Bösartige Tumore und ihre Vorstufen
- Morbus Bowen: Der M. Bowen ist eine sogenannte
obligate Präkanzerose. Das heißt, dass sich die Erkrankung unbehandelt über
Jahre hinweg fast immer zu einem bösartigen Karzinom entwickelt. Diese seltene
Erkrankung geht einher mit der Ausbildung eines braunroten, meist scharf
begrenzten verhärteten Gewebes am Rand des Afters. Meistens werden keine
wesentlichen Beschwerden bemerkt. Allenfalls kann ein lokaler Juckreiz
bestehen. Bei klinischem Verdacht auf einen M. Bowen muss zur Sicherung der
Diagnose zunächst eine Gewebeprobe entnommen und dann bei Bestätigung der Herd
weit im Gesunden chirurgisch entfernt werden.

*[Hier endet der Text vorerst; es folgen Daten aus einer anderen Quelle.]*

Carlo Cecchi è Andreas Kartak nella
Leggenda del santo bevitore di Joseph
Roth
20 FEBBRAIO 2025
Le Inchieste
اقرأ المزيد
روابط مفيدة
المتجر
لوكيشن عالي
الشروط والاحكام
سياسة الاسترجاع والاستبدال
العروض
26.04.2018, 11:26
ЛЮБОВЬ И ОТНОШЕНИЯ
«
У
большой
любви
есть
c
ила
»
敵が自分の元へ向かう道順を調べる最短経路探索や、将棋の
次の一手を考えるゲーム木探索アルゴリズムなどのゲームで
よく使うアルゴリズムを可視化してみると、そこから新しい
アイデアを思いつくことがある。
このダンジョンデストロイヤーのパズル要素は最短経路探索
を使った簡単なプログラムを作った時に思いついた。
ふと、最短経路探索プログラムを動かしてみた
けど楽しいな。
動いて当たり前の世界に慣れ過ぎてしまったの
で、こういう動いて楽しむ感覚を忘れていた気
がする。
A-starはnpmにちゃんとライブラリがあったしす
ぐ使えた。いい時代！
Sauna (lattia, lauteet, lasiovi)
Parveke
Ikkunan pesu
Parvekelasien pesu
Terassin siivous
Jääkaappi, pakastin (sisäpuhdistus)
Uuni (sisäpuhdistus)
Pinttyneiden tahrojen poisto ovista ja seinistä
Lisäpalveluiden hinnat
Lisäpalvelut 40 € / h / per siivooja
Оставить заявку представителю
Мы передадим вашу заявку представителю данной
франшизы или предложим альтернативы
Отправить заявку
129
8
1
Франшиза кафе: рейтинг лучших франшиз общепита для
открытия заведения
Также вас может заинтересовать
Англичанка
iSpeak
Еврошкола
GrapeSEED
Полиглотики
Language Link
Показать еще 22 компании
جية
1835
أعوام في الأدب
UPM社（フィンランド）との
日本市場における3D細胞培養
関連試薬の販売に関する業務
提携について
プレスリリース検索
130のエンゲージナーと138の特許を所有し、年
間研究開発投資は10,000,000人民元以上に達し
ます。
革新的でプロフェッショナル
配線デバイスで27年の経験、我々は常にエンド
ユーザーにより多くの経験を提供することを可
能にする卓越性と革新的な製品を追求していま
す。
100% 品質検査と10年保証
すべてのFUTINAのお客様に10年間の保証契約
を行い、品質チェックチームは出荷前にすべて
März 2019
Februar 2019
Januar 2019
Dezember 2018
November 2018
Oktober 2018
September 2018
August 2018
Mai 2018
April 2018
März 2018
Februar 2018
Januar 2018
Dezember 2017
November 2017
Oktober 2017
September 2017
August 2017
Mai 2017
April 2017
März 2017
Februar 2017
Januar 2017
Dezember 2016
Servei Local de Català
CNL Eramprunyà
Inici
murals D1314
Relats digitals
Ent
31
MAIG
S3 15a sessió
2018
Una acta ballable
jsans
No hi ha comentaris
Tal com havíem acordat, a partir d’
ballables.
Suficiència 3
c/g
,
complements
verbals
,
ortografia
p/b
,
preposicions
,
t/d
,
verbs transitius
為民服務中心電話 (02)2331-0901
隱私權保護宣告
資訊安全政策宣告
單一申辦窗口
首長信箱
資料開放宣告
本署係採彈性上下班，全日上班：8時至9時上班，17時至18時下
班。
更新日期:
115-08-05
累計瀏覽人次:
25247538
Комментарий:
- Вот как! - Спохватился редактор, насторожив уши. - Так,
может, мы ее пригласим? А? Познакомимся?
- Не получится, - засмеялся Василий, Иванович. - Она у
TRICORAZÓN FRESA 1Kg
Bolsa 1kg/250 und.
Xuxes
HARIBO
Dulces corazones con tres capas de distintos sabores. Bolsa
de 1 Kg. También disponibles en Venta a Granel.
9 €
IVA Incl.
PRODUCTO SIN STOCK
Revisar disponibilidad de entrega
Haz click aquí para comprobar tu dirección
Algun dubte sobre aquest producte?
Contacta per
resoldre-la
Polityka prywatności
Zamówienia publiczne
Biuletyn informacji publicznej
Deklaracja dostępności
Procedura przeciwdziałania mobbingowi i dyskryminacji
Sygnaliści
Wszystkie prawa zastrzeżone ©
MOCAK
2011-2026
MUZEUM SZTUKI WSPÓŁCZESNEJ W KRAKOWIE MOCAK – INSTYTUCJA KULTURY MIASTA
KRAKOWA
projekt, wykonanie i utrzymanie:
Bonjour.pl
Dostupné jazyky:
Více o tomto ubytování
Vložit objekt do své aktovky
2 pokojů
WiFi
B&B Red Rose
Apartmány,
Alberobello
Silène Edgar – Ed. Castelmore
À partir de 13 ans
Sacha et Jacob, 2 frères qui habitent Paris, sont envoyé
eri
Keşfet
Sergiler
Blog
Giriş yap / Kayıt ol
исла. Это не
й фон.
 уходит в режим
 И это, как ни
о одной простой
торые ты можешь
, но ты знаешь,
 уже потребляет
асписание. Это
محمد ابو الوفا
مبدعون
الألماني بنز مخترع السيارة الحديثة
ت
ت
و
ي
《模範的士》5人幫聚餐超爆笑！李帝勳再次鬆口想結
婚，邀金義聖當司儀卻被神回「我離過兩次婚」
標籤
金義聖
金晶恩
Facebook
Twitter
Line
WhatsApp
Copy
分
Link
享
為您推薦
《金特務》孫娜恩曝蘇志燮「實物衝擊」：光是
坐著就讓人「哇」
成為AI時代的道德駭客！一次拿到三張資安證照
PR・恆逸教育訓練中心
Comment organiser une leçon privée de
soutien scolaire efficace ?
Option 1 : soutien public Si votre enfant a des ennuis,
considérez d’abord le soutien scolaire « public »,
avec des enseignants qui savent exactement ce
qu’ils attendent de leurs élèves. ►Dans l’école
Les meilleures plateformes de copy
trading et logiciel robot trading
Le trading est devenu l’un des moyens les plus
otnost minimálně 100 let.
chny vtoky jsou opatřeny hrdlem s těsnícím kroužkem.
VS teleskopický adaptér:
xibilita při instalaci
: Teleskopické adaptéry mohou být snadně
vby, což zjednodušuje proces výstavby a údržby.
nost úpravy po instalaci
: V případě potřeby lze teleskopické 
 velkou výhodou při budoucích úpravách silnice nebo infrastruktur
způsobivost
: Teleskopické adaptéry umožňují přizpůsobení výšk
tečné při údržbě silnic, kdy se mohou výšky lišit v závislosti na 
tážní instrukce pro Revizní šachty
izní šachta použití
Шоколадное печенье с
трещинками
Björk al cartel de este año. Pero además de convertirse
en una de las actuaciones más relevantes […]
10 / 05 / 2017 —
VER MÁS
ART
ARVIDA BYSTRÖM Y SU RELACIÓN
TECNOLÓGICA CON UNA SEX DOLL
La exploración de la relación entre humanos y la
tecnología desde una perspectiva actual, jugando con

- Morbus Paget: Auch diese Erkrankung ist selten
und betrifft vor allem ältere Menschen. Typisch ist eine stark juckende, scharf
begrenzte kräftige Hautrötung im Anal- oder Genitalbereich. Abzugrenzen ist der
M. Paget somit von anderen in dieser Region häufig vorkommenden Hautekzemen wie
bei chronisch einwirkender Feuchtigkeit oder einer Pilzinfektion. Auch hier ist
die radikale operative Entfernung nach histologischer Diagnosebestätigung die
Therapie der Wahl.
- Analkarzinom: Wie an jeder anderen Stelle des
menschlichen Körpers kann leider auch in der Analregion Krebs entstehen. Dabei unterscheidet man sogenannte Analrandkarzinome von sogenannten
Analkanalkarzinomen. Erstere sind, was die Prognose und Behandlung angeht, eher
wie Hauttumore, Zweitere eher wie Darmtumore zu betrachten. Äußerlich lassen sich nur Analrandkarzinome feststellen. Typische
Zeichen für die Erkrankung gibt es insbesondere im Anfangsstadium nicht. Eine anhaltende
Gewebsverhärtung, Juckreiz oder Blutungen aus dem After können Hinweiszeichen
sein. Im Zweifel sollte daher unbedingt eine proktologische Untersuchung
erfolgen, da die Erkrankung, frühzeitig erkannt, gute Heilungschancen hat. Welche Behandlung infrage kommt, hängt von vielen Faktoren ab
(histologischer Typ, Tumorstadium, evtl. Vorerkrankungen) und wird für jeden
Patienten individuell in unserer sogenannten Tumorkonferenz im Krankenhaus
Wermelskirchen besprochen. Dabei treffen sich wöchentlich alle an der
Behandlung von Krebspatienten beteiligten Spezialisten (Onkologen,
Strahlentherapeuten, Internisten, Chirurgen und Radiologen), um
für jeden einzelnen Fall die optimale Behandlung zu besprechen. Für das Analkarzinom kommt sowohl eine Operation als auch eine
Bestrahlung in Kombination mit einer Chemotherapie infrage.